Version 0 of The way tcl works

Updated 2004-11-05 09:10:50

The way tcl works

from "Bryan's Practical Guide to Tcl Programming", vol 0, page 0.

    The way tcl works: a line of code is parsed once. Only 
    once. Only ever once. Once, once, once. No exceptions at
    all. None. Zero. Zip. Nada. After substitutions are performed
    the first word becomes the command and all the other words 
    become the arguments. Always. Always, always. Always. 

    Always.

    To avoid substitutions, place a \ before special characters, 
    or place a whole string of special characters inside curly 
    braces. Things in curly braces will never, ever, ever, ever 
    be parsed before being passed to the command. Never, ever,
    ever. No exceptions. 

    The only tricky part (the _only_ tricky part) is knowing 
    that some commands will do their own parsing of arguments.
    But only *after* the line of code is parsed in the usual
    manner.

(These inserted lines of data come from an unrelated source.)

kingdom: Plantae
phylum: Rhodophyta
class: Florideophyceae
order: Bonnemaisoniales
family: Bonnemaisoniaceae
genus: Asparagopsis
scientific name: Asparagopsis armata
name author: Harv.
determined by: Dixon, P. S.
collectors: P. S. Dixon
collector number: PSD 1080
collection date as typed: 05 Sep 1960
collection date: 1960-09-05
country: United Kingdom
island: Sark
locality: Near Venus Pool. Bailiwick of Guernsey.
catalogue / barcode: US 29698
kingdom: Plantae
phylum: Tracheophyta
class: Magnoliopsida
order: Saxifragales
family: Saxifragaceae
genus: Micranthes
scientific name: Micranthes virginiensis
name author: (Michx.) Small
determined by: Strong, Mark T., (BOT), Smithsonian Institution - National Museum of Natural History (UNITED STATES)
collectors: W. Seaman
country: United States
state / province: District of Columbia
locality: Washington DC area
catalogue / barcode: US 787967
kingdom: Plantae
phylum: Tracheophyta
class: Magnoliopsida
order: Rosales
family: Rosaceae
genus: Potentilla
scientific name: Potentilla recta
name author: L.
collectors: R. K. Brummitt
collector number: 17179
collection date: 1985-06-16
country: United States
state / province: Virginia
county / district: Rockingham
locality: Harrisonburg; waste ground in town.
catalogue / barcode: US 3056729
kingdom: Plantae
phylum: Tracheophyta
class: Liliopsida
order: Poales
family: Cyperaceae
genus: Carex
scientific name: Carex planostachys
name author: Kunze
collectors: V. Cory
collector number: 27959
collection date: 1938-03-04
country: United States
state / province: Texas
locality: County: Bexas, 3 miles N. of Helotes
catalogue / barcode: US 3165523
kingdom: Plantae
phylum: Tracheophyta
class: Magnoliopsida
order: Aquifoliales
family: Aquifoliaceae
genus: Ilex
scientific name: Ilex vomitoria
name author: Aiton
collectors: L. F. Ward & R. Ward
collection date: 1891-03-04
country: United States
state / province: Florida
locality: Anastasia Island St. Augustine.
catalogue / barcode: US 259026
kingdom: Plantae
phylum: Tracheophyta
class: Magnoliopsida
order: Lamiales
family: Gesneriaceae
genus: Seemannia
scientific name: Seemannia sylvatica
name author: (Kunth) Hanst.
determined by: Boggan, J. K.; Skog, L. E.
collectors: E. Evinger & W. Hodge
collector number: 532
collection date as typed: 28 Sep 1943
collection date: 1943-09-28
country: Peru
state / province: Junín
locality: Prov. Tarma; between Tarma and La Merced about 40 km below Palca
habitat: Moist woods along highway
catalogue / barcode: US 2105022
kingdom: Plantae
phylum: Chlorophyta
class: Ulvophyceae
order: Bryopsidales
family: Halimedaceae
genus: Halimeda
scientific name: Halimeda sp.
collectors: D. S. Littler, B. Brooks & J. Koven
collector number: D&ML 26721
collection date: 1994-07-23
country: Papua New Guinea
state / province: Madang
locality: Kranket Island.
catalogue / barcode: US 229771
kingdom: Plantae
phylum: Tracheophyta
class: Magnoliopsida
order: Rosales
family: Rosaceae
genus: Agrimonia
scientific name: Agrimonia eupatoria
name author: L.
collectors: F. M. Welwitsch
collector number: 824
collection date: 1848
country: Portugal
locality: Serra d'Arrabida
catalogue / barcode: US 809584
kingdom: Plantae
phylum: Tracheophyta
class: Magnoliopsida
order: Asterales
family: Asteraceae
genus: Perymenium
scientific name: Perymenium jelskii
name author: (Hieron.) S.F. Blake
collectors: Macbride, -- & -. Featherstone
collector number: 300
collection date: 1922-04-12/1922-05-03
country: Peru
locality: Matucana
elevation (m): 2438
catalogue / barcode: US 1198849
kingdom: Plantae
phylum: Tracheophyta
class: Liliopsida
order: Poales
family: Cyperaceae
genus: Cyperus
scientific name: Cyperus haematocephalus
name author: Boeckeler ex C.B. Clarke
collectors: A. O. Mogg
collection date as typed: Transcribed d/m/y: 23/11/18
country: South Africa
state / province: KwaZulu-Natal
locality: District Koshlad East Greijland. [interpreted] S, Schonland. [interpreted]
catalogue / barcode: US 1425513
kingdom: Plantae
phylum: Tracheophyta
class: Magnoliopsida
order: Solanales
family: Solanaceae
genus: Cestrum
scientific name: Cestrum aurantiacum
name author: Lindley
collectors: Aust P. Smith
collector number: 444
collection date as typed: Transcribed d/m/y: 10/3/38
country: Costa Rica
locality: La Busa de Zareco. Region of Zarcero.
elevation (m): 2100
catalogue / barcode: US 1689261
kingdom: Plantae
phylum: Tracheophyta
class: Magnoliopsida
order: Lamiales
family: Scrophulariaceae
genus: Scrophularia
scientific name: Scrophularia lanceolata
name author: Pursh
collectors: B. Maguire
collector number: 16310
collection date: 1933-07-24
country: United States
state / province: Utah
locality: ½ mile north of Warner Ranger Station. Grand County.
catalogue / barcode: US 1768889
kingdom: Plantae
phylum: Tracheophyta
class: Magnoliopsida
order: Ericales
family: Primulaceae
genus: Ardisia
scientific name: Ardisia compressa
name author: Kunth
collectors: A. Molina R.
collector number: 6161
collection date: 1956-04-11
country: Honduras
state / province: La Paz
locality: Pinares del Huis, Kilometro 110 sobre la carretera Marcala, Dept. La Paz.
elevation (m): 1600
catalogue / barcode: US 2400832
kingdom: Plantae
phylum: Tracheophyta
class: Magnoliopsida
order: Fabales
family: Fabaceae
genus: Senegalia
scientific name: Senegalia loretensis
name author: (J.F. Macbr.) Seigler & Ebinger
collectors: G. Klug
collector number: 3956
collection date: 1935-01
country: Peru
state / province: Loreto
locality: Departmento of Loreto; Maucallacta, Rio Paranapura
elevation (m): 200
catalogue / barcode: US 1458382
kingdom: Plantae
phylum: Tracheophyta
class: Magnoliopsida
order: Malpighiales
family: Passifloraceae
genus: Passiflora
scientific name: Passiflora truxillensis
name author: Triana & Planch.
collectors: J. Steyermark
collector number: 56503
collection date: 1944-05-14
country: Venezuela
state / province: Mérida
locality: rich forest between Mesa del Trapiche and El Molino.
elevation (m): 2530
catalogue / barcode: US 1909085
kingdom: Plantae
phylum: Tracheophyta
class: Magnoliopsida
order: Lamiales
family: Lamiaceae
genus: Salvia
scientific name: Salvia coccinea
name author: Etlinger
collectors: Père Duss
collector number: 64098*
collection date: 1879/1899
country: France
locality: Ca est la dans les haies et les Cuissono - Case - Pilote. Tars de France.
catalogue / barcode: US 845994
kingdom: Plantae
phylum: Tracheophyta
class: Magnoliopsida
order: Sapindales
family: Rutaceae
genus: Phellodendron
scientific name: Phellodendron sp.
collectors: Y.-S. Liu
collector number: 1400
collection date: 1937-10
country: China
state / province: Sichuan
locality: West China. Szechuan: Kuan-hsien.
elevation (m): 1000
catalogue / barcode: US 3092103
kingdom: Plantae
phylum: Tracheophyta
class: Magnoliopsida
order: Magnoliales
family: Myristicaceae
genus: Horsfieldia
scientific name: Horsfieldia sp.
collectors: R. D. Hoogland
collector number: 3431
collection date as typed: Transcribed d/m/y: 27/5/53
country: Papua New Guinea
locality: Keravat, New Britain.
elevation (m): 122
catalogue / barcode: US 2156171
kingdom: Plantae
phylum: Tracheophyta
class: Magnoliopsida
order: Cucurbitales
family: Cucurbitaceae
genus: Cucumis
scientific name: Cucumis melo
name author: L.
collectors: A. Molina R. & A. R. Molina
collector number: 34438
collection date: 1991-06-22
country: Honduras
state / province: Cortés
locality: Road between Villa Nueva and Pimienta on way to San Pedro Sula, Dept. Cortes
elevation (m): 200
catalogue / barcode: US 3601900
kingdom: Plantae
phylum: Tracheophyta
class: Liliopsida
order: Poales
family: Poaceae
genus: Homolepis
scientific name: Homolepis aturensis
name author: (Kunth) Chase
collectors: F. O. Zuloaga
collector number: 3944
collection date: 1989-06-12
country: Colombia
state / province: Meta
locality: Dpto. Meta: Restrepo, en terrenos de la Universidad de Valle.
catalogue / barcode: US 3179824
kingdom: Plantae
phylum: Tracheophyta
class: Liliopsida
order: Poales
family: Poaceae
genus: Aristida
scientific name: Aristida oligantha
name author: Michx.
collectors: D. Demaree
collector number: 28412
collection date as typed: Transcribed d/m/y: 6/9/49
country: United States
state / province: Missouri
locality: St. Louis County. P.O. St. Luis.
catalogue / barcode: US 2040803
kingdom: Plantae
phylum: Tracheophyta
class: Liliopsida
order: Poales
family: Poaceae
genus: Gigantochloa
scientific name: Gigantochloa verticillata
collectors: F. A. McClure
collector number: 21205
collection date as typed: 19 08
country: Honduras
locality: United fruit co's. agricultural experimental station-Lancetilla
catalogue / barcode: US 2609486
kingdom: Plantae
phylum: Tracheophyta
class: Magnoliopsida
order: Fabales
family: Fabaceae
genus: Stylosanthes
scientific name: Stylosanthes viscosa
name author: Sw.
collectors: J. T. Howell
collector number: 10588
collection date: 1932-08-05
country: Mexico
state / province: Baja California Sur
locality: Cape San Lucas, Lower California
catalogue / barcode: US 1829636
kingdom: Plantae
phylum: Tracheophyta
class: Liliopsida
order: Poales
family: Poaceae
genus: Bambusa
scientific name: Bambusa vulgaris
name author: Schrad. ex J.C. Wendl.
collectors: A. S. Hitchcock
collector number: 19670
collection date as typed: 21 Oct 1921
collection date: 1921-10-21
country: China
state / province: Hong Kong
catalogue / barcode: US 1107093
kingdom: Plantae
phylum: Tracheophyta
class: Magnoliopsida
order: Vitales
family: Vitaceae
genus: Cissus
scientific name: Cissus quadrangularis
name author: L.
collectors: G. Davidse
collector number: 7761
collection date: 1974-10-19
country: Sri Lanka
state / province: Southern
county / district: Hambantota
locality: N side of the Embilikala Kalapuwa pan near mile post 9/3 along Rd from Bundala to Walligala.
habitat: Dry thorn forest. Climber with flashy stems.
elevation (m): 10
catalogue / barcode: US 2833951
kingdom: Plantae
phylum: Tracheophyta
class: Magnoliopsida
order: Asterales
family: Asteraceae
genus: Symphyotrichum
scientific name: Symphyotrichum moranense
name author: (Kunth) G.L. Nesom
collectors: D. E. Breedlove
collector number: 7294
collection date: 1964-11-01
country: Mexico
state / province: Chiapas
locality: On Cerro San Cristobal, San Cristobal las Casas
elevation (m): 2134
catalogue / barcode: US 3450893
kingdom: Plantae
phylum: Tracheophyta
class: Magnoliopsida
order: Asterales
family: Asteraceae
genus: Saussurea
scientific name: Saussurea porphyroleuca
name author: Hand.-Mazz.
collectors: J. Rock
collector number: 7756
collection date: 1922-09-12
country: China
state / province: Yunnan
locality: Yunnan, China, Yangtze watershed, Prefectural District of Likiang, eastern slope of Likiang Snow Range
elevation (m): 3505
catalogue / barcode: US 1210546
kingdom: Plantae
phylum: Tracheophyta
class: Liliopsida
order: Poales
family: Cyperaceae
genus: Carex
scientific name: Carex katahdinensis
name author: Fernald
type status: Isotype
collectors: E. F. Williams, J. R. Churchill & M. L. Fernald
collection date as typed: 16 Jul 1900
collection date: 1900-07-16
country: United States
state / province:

Examples of these commands are "if", "expr", 
    "while" and a few others. 

    Unless you know for certain what you are doing, and know 
    for a fact that you want something to potentially be 
    evaluated twice, always, always, always provide such 
    arguments in curly braces. Always. Unless you know what 
    precisely what you are doing.

    When you truly understand the above, you are a tcl expert.